### What is being asked
Keep to one stretch of the data below, the lines from the one with "(psa4output no)" up to and including the one with "140 76 90))", and return that stretch exactly.

++++++++++++++++++++

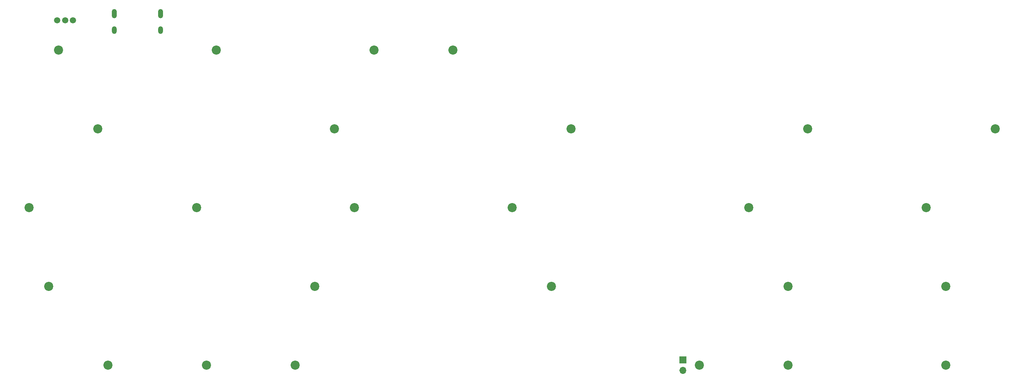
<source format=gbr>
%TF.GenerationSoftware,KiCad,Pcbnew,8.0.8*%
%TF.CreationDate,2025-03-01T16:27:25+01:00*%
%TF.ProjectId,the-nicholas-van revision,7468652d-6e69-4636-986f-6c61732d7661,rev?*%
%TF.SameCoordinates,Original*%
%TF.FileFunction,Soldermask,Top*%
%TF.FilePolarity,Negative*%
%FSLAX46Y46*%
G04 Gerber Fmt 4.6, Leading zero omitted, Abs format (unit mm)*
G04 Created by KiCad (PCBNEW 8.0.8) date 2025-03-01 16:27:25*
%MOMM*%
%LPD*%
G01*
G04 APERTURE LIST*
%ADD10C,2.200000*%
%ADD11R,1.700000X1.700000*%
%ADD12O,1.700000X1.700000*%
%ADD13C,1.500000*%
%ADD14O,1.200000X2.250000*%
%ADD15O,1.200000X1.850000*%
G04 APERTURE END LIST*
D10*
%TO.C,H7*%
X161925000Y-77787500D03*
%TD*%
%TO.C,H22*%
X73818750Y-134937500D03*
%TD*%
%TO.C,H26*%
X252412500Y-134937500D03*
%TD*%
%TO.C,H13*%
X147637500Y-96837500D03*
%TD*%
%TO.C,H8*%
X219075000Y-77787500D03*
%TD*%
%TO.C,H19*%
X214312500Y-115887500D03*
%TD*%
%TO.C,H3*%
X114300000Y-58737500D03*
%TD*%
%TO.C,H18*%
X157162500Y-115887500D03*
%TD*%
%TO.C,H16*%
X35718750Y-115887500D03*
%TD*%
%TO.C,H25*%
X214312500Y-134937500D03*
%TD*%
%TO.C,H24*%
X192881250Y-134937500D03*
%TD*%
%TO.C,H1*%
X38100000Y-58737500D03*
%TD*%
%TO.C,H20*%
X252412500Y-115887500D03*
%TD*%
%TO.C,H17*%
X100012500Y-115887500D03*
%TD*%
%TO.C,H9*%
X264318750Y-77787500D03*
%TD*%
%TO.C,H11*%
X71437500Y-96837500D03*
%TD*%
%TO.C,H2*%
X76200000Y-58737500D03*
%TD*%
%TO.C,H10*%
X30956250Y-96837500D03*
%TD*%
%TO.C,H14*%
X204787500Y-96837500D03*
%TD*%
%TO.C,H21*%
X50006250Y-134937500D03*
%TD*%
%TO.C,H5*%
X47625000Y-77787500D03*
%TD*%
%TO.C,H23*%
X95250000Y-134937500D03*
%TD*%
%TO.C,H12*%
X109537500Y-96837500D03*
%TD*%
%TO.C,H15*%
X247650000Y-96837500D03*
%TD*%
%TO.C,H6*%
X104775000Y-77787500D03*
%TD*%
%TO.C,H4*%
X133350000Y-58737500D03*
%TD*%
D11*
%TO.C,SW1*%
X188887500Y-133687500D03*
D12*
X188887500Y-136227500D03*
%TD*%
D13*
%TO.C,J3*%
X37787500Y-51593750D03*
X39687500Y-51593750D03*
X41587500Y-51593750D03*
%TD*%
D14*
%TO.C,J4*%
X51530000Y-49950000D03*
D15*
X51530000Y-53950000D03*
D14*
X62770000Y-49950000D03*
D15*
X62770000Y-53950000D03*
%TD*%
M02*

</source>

++++++++++++++++++++

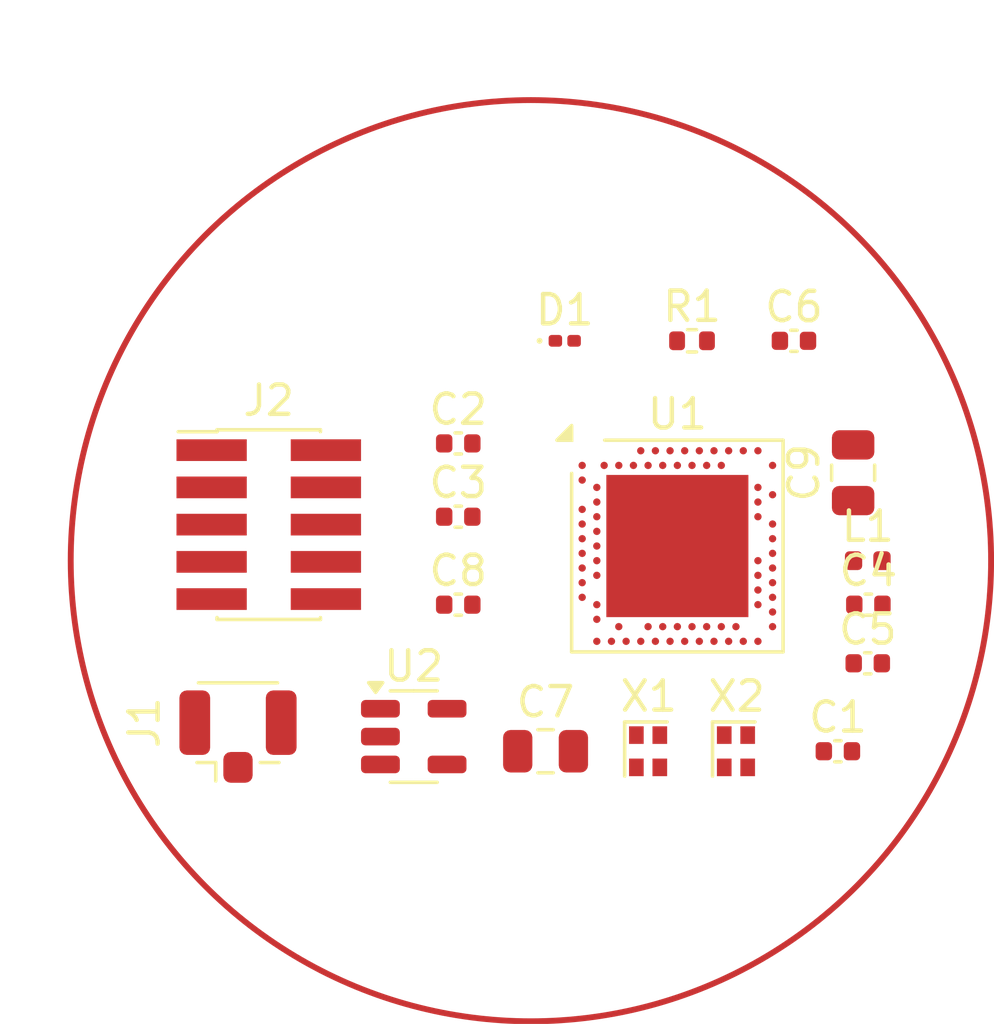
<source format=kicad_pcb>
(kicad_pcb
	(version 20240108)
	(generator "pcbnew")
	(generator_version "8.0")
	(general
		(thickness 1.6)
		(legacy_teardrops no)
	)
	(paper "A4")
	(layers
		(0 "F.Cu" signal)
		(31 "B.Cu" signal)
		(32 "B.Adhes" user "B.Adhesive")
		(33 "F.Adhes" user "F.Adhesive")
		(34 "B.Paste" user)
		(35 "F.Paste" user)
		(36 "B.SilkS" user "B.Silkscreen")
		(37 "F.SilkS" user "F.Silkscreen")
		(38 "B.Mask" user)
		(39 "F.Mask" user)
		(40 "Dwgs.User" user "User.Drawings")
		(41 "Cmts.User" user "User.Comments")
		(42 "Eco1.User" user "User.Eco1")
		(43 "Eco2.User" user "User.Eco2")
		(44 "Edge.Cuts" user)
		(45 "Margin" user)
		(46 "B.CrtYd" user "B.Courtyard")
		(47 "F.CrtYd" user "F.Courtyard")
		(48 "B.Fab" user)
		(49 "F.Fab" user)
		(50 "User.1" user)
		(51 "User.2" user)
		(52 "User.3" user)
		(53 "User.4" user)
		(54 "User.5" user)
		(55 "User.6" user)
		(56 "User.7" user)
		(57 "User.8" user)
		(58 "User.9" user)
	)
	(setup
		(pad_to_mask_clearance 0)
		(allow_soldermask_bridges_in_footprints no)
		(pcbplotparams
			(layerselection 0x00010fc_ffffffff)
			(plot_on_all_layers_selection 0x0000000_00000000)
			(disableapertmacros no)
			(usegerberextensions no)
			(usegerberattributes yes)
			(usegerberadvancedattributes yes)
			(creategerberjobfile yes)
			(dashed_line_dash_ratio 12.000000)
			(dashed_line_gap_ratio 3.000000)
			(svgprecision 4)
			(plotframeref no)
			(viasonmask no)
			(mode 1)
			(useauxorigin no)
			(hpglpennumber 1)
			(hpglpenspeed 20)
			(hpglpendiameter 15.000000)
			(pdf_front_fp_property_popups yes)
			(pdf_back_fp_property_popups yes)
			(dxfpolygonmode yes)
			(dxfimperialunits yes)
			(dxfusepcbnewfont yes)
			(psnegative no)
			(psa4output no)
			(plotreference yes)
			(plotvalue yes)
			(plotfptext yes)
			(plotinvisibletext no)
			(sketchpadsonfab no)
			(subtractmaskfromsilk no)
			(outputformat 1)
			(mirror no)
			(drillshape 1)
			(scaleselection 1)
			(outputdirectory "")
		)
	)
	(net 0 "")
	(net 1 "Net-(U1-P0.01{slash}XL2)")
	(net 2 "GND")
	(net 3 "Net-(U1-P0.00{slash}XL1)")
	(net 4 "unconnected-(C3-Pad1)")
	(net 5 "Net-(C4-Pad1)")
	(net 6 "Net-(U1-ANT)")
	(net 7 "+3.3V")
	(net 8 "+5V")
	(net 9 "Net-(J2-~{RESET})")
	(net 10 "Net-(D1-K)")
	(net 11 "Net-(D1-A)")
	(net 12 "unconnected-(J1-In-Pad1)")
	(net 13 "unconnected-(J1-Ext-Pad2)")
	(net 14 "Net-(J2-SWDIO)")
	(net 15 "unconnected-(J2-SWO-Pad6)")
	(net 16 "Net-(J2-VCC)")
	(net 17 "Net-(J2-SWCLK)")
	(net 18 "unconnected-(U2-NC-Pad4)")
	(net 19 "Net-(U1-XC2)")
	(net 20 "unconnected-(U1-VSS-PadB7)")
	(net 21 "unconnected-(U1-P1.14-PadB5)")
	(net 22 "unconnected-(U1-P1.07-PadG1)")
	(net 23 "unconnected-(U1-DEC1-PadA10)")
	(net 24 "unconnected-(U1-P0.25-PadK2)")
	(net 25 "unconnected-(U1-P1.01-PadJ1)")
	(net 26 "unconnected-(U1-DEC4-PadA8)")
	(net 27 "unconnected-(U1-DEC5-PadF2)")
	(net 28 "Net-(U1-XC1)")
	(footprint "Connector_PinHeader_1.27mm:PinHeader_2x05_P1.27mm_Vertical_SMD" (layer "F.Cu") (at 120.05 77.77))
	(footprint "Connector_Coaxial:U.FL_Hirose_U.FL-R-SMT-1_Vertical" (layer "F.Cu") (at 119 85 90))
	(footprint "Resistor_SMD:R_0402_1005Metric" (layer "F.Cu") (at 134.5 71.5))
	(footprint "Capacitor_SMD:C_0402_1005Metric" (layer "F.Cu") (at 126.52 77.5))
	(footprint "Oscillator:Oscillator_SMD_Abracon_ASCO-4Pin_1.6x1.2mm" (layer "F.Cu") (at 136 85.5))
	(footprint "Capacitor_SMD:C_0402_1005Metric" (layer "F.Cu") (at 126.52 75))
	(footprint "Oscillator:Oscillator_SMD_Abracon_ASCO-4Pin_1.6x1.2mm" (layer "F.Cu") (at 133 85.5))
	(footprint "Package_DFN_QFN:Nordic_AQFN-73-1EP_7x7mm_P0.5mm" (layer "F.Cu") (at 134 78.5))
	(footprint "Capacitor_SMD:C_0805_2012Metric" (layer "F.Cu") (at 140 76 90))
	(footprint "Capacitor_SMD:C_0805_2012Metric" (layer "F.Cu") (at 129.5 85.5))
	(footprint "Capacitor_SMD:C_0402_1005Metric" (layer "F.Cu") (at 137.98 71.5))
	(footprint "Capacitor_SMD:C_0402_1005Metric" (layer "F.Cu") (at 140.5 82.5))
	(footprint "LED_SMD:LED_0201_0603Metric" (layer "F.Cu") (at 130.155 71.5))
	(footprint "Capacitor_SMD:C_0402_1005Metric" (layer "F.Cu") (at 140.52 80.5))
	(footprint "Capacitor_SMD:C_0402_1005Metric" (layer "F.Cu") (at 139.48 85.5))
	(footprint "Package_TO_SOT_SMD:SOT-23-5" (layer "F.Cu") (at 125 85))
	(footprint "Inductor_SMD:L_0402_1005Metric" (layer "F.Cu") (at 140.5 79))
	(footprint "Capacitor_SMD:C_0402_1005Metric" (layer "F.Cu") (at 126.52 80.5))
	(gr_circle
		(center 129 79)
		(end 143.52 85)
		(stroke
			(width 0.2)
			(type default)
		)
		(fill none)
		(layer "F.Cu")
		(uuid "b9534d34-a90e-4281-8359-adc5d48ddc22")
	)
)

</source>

++++++++++++++++++++

### Task output
			(psa4output no)
			(plotreference yes)
			(plotvalue yes)
			(plotfptext yes)
			(plotinvisibletext no)
			(sketchpadsonfab no)
			(subtractmaskfromsilk no)
			(outputformat 1)
			(mirror no)
			(drillshape 1)
			(scaleselection 1)
			(outputdirectory "")
		)
	)
	(net 0 "")
	(net 1 "Net-(U1-P0.01{slash}XL2)")
	(net 2 "GND")
	(net 3 "Net-(U1-P0.00{slash}XL1)")
	(net 4 "unconnected-(C3-Pad1)")
	(net 5 "Net-(C4-Pad1)")
	(net 6 "Net-(U1-ANT)")
	(net 7 "+3.3V")
	(net 8 "+5V")
	(net 9 "Net-(J2-~{RESET})")
	(net 10 "Net-(D1-K)")
	(net 11 "Net-(D1-A)")
	(net 12 "unconnected-(J1-In-Pad1)")
	(net 13 "unconnected-(J1-Ext-Pad2)")
	(net 14 "Net-(J2-SWDIO)")
	(net 15 "unconnected-(J2-SWO-Pad6)")
	(net 16 "Net-(J2-VCC)")
	(net 17 "Net-(J2-SWCLK)")
	(net 18 "unconnected-(U2-NC-Pad4)")
	(net 19 "Net-(U1-XC2)")
	(net 20 "unconnected-(U1-VSS-PadB7)")
	(net 21 "unconnected-(U1-P1.14-PadB5)")
	(net 22 "unconnected-(U1-P1.07-PadG1)")
	(net 23 "unconnected-(U1-DEC1-PadA10)")
	(net 24 "unconnected-(U1-P0.25-PadK2)")
	(net 25 "unconnected-(U1-P1.01-PadJ1)")
	(net 26 "unconnected-(U1-DEC4-PadA8)")
	(net 27 "unconnected-(U1-DEC5-PadF2)")
	(net 28 "Net-(U1-XC1)")
	(footprint "Connector_PinHeader_1.27mm:PinHeader_2x05_P1.27mm_Vertical_SMD" (layer "F.Cu") (at 120.05 77.77))
	(footprint "Connector_Coaxial:U.FL_Hirose_U.FL-R-SMT-1_Vertical" (layer "F.Cu") (at 119 85 90))
	(footprint "Resistor_SMD:R_0402_1005Metric" (layer "F.Cu") (at 134.5 71.5))
	(footprint "Capacitor_SMD:C_0402_1005Metric" (layer "F.Cu") (at 126.52 77.5))
	(footprint "Oscillator:Oscillator_SMD_Abracon_ASCO-4Pin_1.6x1.2mm" (layer "F.Cu") (at 136 85.5))
	(footprint "Capacitor_SMD:C_0402_1005Metric" (layer "F.Cu") (at 126.52 75))
	(footprint "Oscillator:Oscillator_SMD_Abracon_ASCO-4Pin_1.6x1.2mm" (layer "F.Cu") (at 133 85.5))
	(footprint "Package_DFN_QFN:Nordic_AQFN-73-1EP_7x7mm_P0.5mm" (layer "F.Cu") (at 134 78.5))
	(footprint "Capacitor_SMD:C_0805_2012Metric" (layer "F.Cu") (at 140 76 90))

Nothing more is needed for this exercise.